Java Concurrent Programming I (theoretical basis)

Posted by Zephyris on Sat, 04 Dec 2021 04:44:39 +0100

The knowledge of threads related to computer basics is omitted here

Thread safety

Relevant definitions are as follows:

When multiple threads access a class, no matter what scheduling mode the runtime environment adopts or how these threads will execute alternately, and no additional synchronization or cooperation is required in the code, this class can show correct behavior, so this class is called line safe

Common thread safe objects:

Stateless object

Stateless objects must be thread safe because there is no access to any property fields of the current object; For method calls, a self owned method stack will be used, which will make method calls thread safe

import java.util.Random;

// A simple stateless object with only one instance method generates a random number through the incoming seed
public class StateSafeClass {
    public long random(long seed) {
        Random random = new Random(seed);
        return random.nextLong();
    }
}

Atomic operation object

If the access to all properties of an object is atomic, the object will be "thread safe" when accessed by multiple threads at the same time

Common atomic operation objects include AtomicInteger, AtomicLong, AtomicBoolean, etc

When multiple atomic operation objects are used to construct "thread safe" objects by combination, only when all States are updated simultaneously in a single atomic operation can the constructed class be "thread safe"
Immutable object

Locking mechanism

Thread safety of code blocks can be achieved by locking. This is because partial order rules about "locks" are defined in the Java Memory Model:

Monitor lock rule: the unlocking operation on the monitor lock must be performed before the locking operation on the same monitor lock (explicit lock and built-in lock have the same memory semantics in locking and unlocking operations)
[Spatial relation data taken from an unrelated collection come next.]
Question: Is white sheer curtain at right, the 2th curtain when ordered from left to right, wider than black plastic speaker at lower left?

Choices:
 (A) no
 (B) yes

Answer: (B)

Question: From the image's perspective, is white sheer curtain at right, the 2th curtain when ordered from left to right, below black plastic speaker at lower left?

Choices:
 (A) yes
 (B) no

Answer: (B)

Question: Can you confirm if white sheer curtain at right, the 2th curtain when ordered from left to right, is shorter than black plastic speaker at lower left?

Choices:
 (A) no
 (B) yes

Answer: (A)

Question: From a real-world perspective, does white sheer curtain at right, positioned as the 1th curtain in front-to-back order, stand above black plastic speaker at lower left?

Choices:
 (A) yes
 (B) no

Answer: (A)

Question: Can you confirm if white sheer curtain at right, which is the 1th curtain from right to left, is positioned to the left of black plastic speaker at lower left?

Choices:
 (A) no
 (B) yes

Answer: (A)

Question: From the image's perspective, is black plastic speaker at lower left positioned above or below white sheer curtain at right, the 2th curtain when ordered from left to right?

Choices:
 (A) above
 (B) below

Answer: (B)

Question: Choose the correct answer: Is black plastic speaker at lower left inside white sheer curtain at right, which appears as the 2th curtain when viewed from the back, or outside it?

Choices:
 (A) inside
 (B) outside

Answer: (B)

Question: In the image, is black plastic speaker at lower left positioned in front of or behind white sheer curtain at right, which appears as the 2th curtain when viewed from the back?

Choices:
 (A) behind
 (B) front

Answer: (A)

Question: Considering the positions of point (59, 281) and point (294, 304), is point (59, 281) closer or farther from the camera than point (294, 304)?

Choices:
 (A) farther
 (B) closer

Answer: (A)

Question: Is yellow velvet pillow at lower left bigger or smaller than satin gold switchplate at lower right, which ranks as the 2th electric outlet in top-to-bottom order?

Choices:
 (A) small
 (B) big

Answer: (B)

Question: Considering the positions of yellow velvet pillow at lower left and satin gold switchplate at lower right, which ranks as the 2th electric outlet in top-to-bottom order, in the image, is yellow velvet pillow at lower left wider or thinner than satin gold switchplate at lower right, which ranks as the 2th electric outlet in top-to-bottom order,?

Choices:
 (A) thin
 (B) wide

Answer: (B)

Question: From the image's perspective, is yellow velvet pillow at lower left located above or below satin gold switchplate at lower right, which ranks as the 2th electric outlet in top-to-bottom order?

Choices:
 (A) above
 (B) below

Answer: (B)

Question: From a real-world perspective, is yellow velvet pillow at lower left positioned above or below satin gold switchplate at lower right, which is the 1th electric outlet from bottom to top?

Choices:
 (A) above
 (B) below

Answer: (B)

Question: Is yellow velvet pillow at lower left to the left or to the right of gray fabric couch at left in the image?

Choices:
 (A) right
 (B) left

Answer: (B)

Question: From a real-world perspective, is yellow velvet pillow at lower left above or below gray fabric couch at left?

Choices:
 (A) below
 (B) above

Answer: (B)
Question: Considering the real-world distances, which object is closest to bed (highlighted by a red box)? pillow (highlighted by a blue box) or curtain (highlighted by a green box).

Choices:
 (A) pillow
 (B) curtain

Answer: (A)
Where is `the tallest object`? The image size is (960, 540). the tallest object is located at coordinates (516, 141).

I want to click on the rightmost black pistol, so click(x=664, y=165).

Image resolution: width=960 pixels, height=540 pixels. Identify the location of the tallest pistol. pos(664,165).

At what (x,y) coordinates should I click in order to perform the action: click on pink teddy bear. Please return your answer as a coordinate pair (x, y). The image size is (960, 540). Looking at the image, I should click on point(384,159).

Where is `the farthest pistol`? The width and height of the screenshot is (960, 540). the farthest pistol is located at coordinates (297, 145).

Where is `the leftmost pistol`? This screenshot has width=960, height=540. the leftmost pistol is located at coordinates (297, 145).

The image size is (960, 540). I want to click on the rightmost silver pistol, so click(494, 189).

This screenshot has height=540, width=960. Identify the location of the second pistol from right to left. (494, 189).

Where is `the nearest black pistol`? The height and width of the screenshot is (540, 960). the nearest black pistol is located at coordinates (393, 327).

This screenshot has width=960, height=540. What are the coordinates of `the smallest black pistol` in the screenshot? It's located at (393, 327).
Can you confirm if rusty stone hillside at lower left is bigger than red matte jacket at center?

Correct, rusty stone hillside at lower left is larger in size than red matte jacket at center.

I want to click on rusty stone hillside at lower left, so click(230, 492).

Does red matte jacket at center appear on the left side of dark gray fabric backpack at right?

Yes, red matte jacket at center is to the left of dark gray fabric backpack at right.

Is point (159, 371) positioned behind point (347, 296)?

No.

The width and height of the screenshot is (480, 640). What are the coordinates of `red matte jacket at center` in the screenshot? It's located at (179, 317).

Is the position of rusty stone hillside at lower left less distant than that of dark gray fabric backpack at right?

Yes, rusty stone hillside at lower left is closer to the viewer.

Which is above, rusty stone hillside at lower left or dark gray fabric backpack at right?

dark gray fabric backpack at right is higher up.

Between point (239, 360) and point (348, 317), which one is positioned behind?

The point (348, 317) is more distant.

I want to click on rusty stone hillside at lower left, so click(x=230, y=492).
This is the fundamental reason why the thread safety of code can be realized by locking

Built in lock

The built-in lock uses the Java keyword synchronized keyword to surround the corresponding code block, so that the code block is thread safe

An example of using the synchronized keyword is as follows:

public class SynchronizedExample {
    // The object used to obtain the monitor lock. For details, see the MarkWord section in the structure of Java objects
    final Object object = new Object();
    
    // The state of the current object
    int cnt = 0;
    
    // Thread safety for status updates of the current object is maintained through the synchronized keyword
    public void plus() {
        // The object here is equivalent to the key of the lock. Only one thread can obtain the key at the same time
        synchronized (object) {
            cnt++;
        }
    }
}

The built-in lock in Java is "reentrant", which means that if a thread obtains a built-in lock, at any time later (if the thread still holds the lock), the thread can obtain the lock again and enter the corresponding code block.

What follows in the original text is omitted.